Lansana Conté cède et signe les accords permettant le changement politique en Guinée. Et maintenant, chacun de ces leaders prétend être l'homme qu'il faut pour succéder à Conté ? Il aura fallu une dame de la soixantaine, une mère de 6 enfants, une grand-mère pour offrir son corps et son âme aux antigangs et à l'armée des mercenaires pour que l'espoir du changement soit possible dans notre pays! Et ces opportunistes sortent de leurs trous maintenant pour se dire plus méritants ? A mon humble avis, personne ne mérite notre confiance dans ce sens que ceux qui sont entrain de se battre pour ce changement.
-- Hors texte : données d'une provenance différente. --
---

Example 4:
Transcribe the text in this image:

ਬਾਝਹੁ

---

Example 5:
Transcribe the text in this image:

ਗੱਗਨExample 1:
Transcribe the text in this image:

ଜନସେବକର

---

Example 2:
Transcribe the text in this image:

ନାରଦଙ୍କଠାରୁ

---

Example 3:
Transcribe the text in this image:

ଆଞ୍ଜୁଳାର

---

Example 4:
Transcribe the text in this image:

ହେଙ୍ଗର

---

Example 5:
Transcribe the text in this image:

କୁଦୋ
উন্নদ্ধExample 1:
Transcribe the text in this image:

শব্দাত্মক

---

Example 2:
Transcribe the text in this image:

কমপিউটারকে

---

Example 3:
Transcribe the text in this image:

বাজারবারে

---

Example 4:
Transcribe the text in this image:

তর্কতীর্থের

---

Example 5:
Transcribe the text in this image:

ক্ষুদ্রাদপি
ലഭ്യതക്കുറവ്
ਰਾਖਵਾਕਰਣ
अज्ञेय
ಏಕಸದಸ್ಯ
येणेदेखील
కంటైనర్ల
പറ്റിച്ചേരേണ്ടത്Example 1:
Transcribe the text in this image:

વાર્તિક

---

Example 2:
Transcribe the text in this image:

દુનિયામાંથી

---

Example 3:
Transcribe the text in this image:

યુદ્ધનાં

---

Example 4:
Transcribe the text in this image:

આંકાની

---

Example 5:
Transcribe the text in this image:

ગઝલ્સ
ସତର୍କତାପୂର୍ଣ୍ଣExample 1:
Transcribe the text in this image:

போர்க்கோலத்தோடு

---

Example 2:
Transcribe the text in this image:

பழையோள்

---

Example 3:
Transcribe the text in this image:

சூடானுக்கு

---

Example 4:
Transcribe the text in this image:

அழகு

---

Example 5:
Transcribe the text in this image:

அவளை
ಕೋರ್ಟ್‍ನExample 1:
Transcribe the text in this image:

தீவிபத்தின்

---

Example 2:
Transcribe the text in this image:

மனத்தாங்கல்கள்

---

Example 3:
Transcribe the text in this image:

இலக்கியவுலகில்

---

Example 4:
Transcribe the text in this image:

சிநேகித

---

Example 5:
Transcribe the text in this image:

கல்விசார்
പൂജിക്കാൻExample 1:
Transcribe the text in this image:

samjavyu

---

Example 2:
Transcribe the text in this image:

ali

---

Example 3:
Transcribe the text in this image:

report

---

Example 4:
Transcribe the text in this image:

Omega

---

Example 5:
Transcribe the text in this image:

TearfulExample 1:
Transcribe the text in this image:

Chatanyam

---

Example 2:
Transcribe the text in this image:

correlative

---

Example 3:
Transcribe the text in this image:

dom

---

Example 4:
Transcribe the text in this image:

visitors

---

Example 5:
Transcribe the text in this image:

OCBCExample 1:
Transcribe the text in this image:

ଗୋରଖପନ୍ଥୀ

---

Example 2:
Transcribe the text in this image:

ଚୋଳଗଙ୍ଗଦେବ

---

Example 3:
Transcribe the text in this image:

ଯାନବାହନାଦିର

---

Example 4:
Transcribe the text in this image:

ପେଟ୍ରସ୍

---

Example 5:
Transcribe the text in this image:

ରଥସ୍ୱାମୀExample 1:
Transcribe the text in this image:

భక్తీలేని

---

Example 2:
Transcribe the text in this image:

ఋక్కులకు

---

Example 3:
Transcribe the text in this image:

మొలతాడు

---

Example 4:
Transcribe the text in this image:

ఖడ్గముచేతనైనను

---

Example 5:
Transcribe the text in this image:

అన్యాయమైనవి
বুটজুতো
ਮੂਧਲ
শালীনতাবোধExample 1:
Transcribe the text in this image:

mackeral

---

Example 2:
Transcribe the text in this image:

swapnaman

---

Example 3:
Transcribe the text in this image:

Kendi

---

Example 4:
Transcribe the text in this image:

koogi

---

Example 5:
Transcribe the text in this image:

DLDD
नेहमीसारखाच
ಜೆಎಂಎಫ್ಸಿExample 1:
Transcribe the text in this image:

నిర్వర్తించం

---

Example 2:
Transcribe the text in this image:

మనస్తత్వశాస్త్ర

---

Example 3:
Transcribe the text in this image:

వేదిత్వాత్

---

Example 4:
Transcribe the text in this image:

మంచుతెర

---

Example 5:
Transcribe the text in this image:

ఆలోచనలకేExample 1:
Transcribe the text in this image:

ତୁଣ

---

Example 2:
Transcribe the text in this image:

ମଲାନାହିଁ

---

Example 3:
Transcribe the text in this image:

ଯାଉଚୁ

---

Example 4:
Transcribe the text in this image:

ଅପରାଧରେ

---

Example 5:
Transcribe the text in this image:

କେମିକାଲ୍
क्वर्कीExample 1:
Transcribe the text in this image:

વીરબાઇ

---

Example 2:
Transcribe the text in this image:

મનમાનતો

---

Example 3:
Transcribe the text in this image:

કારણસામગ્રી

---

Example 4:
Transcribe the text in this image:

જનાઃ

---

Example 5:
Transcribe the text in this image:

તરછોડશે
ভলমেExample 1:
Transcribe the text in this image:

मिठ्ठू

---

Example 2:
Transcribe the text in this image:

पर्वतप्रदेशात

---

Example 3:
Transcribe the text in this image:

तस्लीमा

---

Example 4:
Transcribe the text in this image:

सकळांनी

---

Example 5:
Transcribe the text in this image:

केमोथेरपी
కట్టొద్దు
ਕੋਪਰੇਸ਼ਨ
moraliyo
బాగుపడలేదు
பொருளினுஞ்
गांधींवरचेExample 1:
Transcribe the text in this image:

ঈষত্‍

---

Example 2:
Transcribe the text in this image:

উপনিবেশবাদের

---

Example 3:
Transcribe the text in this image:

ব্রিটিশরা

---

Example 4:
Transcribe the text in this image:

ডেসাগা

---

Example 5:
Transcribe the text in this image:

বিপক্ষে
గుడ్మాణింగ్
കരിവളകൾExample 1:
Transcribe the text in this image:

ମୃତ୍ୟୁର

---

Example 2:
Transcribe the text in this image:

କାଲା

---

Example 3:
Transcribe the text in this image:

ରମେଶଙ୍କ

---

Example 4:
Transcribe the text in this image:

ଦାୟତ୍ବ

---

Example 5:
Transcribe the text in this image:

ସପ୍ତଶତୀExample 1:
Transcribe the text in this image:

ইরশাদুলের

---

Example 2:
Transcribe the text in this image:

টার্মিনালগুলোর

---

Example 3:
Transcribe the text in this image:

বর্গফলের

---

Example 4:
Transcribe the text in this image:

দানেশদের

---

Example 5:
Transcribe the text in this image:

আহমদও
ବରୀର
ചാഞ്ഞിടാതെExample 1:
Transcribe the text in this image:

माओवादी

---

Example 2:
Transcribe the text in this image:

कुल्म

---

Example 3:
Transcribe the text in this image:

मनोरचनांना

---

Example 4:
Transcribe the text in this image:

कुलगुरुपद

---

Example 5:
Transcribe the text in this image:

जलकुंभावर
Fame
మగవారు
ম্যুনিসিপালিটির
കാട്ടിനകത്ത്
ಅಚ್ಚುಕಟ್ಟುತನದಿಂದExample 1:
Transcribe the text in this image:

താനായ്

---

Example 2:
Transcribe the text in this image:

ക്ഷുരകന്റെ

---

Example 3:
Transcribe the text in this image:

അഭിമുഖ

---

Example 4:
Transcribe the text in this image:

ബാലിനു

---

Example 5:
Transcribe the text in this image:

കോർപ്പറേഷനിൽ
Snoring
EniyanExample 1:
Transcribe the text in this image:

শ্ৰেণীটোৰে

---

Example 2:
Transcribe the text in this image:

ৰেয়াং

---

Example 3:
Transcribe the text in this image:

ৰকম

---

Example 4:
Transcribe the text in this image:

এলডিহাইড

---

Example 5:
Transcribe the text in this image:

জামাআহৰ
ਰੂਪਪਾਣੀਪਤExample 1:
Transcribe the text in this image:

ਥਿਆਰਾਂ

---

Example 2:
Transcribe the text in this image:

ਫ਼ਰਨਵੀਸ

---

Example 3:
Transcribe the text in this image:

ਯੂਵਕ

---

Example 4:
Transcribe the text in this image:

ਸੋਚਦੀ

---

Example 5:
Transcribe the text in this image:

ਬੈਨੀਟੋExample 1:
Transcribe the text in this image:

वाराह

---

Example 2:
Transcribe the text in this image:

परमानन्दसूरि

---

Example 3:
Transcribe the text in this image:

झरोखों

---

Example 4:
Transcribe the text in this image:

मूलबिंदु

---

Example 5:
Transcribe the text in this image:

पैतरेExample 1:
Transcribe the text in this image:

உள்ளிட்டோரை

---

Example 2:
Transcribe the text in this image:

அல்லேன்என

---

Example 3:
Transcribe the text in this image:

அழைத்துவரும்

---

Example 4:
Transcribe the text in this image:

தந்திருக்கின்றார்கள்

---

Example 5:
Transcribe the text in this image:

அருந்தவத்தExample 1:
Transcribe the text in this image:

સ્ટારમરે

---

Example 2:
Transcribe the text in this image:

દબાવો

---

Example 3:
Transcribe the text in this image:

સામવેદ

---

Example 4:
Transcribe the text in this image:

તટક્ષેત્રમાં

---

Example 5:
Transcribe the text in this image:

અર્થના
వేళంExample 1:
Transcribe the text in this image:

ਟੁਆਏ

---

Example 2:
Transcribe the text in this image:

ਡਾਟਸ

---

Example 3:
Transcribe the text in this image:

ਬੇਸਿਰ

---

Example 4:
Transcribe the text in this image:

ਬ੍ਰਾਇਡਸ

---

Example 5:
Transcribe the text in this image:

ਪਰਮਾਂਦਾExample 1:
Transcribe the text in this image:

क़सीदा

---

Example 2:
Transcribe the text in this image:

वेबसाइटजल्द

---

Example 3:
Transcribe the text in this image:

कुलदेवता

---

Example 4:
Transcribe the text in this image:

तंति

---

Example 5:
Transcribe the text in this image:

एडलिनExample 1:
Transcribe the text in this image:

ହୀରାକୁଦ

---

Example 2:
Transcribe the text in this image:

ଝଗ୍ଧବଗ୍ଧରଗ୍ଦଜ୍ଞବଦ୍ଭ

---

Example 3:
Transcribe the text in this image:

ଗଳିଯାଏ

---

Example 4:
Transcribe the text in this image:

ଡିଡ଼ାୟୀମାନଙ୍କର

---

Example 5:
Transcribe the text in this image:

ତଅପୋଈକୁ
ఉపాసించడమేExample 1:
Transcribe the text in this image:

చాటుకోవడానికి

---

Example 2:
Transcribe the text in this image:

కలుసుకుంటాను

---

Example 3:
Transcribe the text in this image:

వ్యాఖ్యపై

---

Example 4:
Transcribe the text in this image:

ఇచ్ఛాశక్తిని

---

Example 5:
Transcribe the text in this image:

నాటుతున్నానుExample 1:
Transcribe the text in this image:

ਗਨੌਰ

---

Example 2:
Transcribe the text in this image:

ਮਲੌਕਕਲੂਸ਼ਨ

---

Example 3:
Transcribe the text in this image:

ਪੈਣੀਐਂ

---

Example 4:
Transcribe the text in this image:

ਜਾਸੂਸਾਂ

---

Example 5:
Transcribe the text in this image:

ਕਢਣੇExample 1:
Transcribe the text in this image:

Si Fofana restait fidèle et que Rabiatou était un homme, n'est-ce pas qu'ils auraient formé une équipe idéale sur laquelle la Guinée pouvait compter? Pourquoi ne penserait-on pas à Rabiatou alors que cette Dame a été plus Homme que tous nos leaders politiques réunis? Elle pourrait bien incarner la troisième voie dont parle Ben Daouda Touré. En tout cas Rabiatou doit savoir que lorsqu'on veut changer les choses dans un pays où tout le monde ou presque est devenu achetable, il vaut mieux prendre soi-même les choses en main. Les expériences qu'elle vit en ce moment sont édifiantes.